Price increases for UK contract customers and increased roaming charges for tourists entering the county after the end of Covid restrictions helped boost UK revenue by 6.5% year-on year, up from a rise of 2.0% a year ago. The number of fixed-line broadband customers reached 1.1 million, up by 22,000.

City analysts were focused on the company’s numbers out of Germany. Vodafone said sales there fell, by 0.5%, mainly due to a new telecommunications act, which made it easier for subscribers to cancel contracts.

A company spokesman told the Standard that plans are already in place to “streamline” the way in which it rolls over customer contracts and signs up new subscribers there.
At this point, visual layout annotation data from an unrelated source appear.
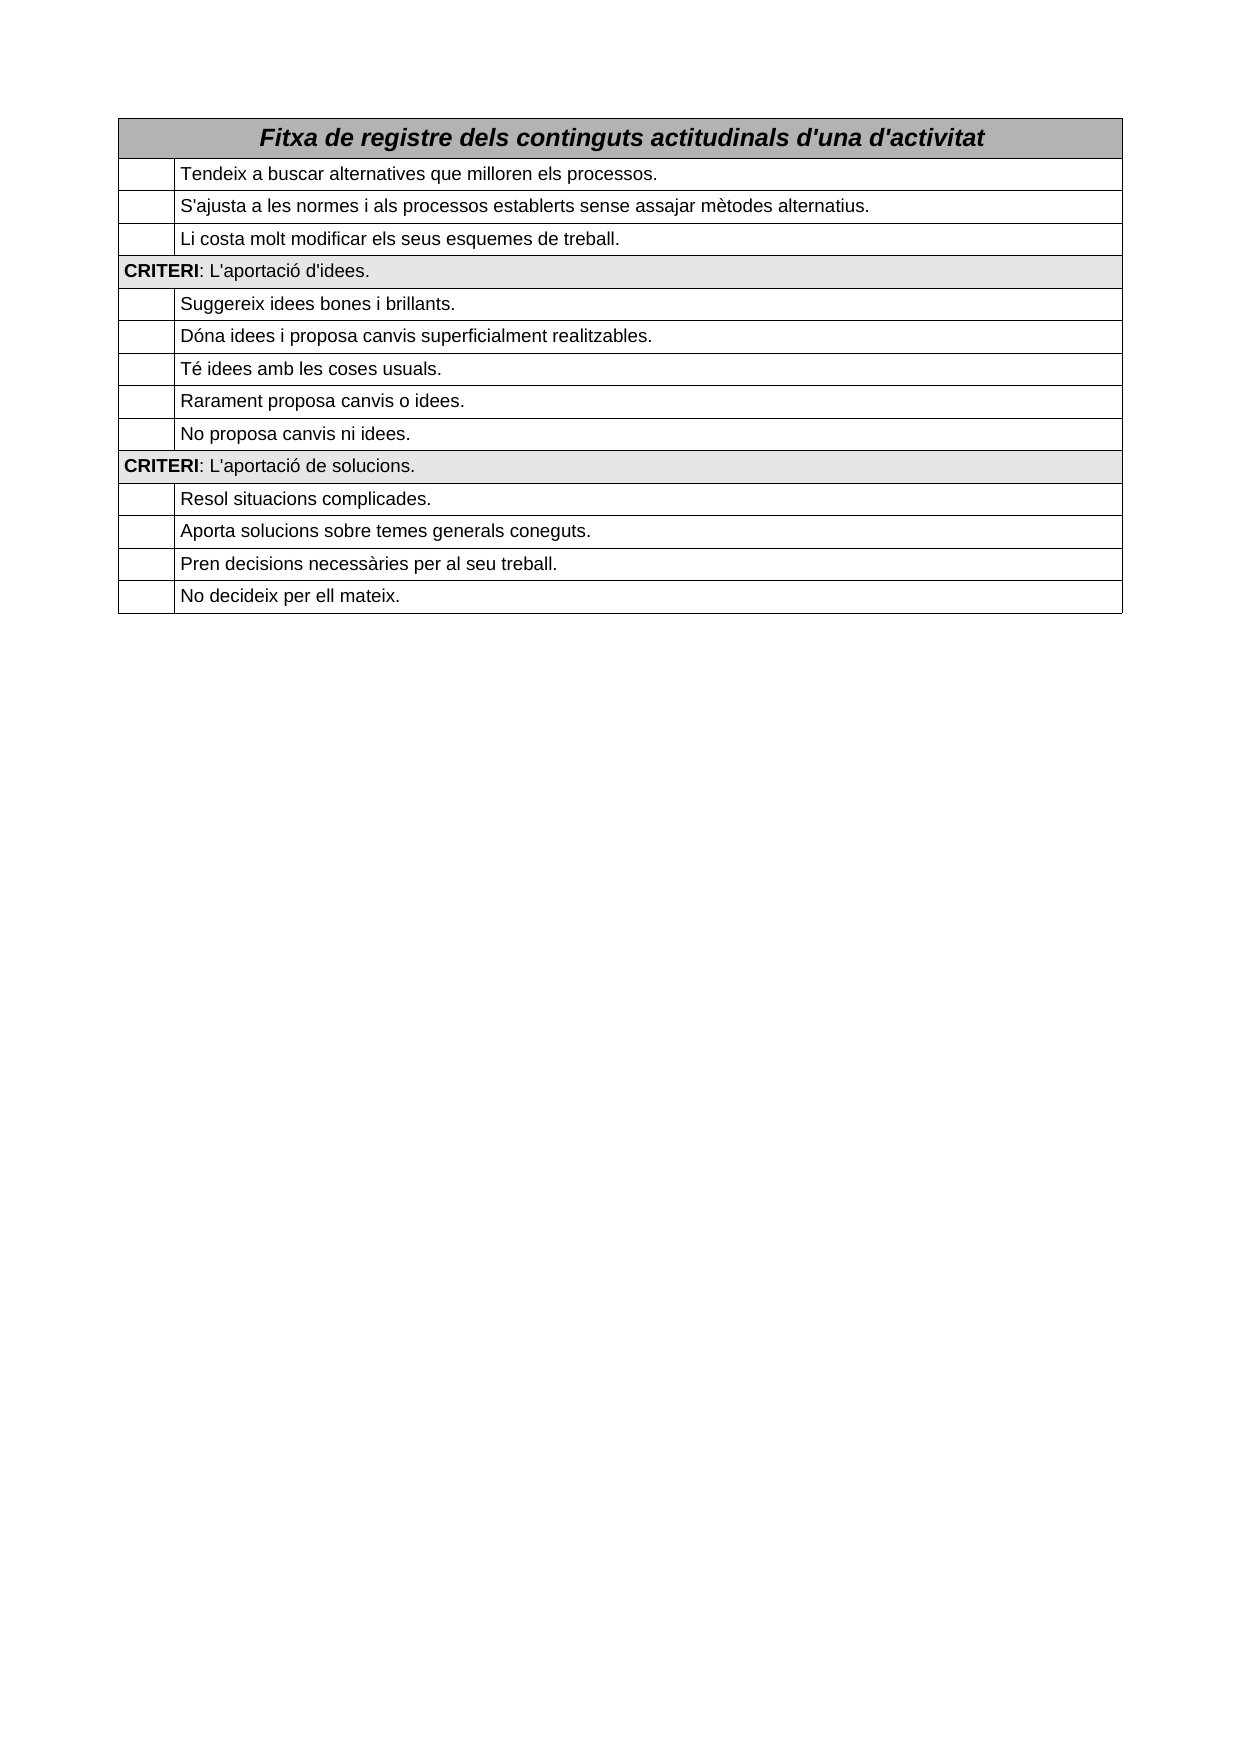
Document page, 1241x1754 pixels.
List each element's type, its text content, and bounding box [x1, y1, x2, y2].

table_cell [119, 191, 174, 223]
table_cell [119, 386, 174, 418]
table_cell [119, 484, 174, 515]
table_cell Resol situacions complicades. [175, 484, 1122, 515]
table_cell Pren decisions necessàries per al seu treball. [175, 549, 1122, 580]
table_cell [119, 516, 174, 548]
table_cell No proposa canvis ni idees. [175, 419, 1122, 450]
table_cell No decideix per ell mateix. [175, 581, 1122, 613]
table_cell Suggereix idees bones i brillants. [175, 289, 1122, 320]
table_cell [119, 159, 174, 190]
table_cell [119, 224, 174, 255]
table_cell CRITERI: L'aportació d'idees. [119, 256, 1122, 288]
table_cell Rarament proposa canvis o idees. [175, 386, 1122, 418]
table_cell Aporta solucions sobre temes generals coneguts. [175, 516, 1122, 548]
table_cell Li costa molt modificar els seus esquemes de treball. [175, 224, 1122, 255]
table_cell [119, 581, 174, 613]
table_cell CRITERI: L'aportació de solucions. [119, 451, 1122, 483]
table_cell [119, 354, 174, 385]
table_header Fitxa de registre dels continguts actitudinals d'una d'activitat [119, 119, 1122, 158]
table_cell [119, 289, 174, 320]
table_cell S'ajusta a les normes i als processos establerts sense assajar mètodes alternatius. [175, 191, 1122, 223]
table_cell Té idees amb les coses usuals. [175, 354, 1122, 385]
table_cell [119, 419, 174, 450]
table_cell [119, 321, 174, 353]
table_cell Tendeix a buscar alternatives que milloren els processos. [175, 159, 1122, 190]
table_cell Dóna idees i proposa canvis superficialment realitzables. [175, 321, 1122, 353]
table_cell [119, 549, 174, 580]
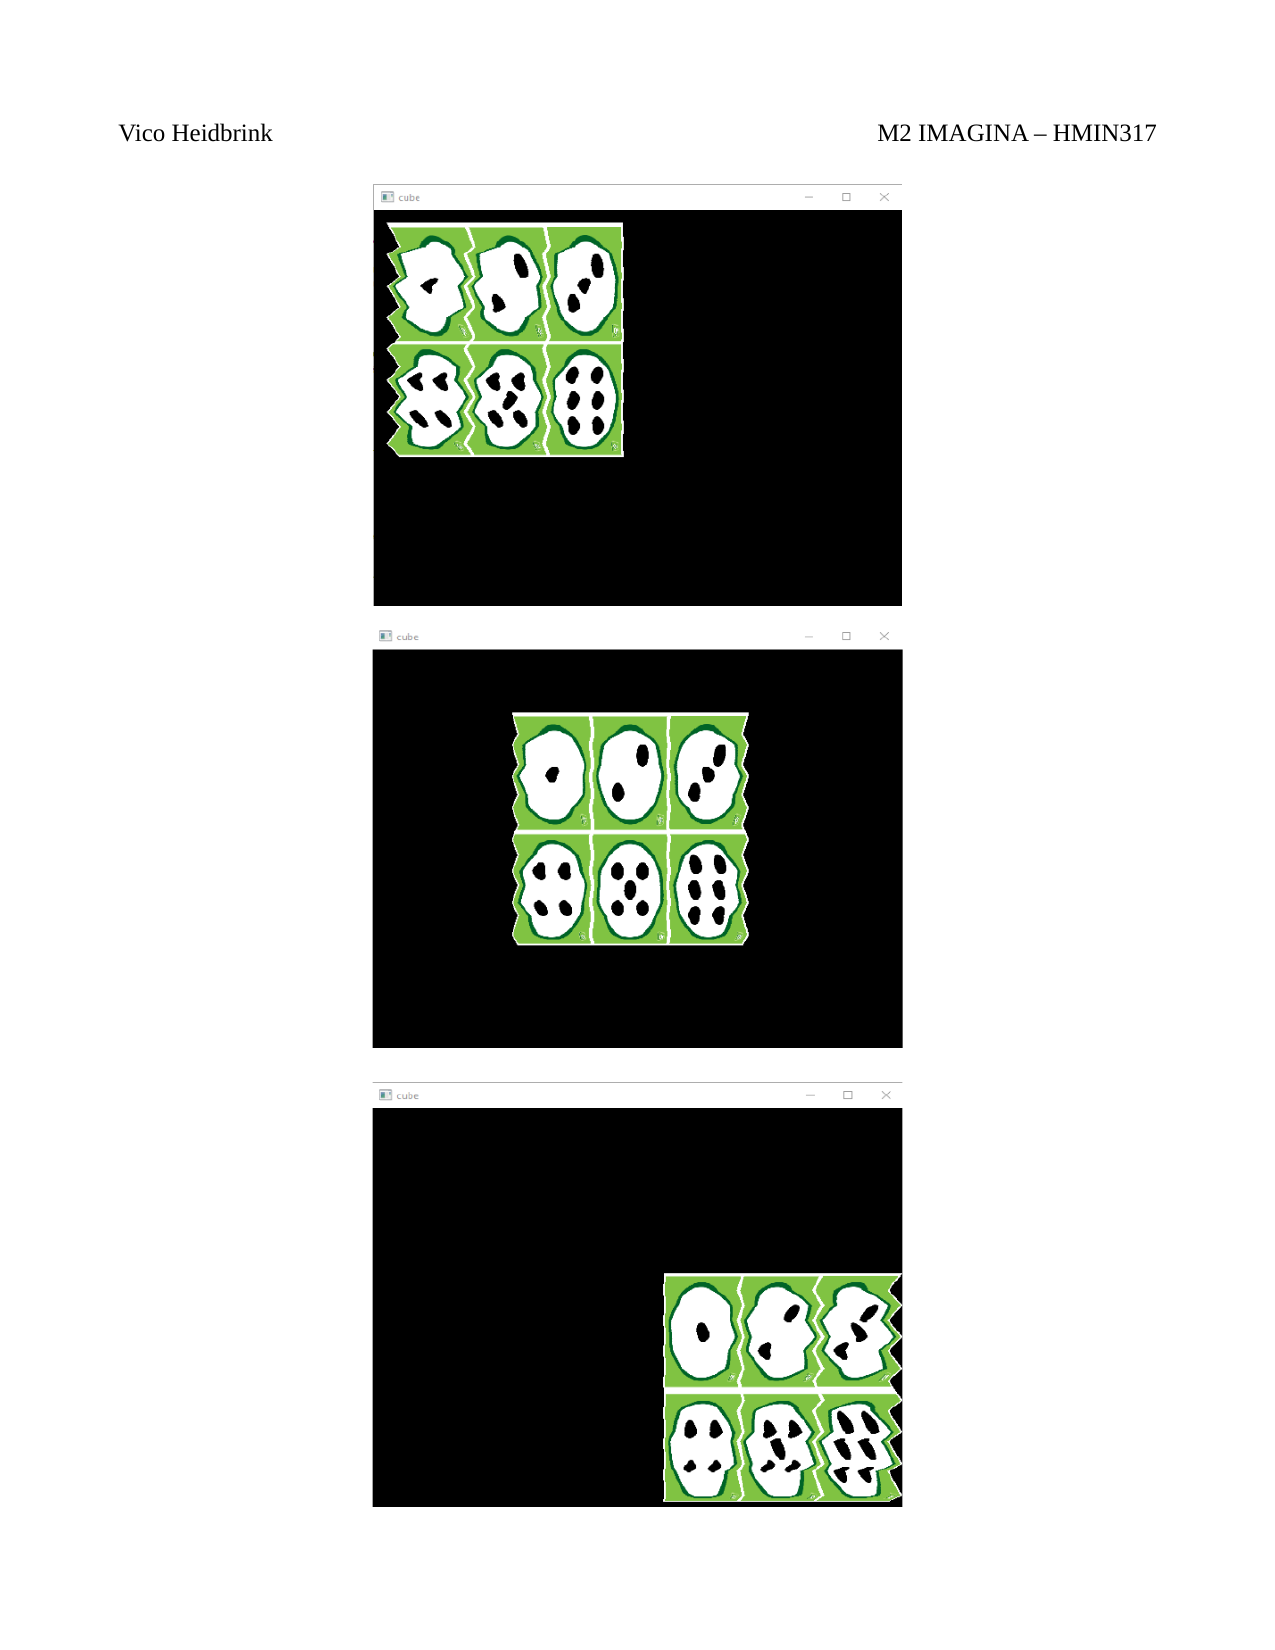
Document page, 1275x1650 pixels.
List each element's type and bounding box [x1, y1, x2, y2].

picture [373, 184, 902, 606]
picture [372, 1082, 903, 1507]
picture [372, 626, 903, 1048]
It expects that to mean an “improved showing” from its German business “over the rest of the year.” During the first quarter, its number of cable broadband customers fell by a further 34,000 and losses of broadband customers reached 30,000.

In the UK, the return of tourist visitors after the end of Covid restrictions boosted revenue from roaming charges and annual price rises for contract customers helped increase service revenue

Revenue also fell in Spain, by 3%, due to “promotional activity”. In Italy, service revenue fell by 2.3%. Inflation in Turkey helped increase revenue there by almost 36%.

Group service revenue rose 2.5%, up from 2% in the same period a year earlier.

“Whilst we are not immune to the current macroeconomic challenges, we’re on track to deliver financial results for the year in line with our guidance,” said Nick Read, group chief executive.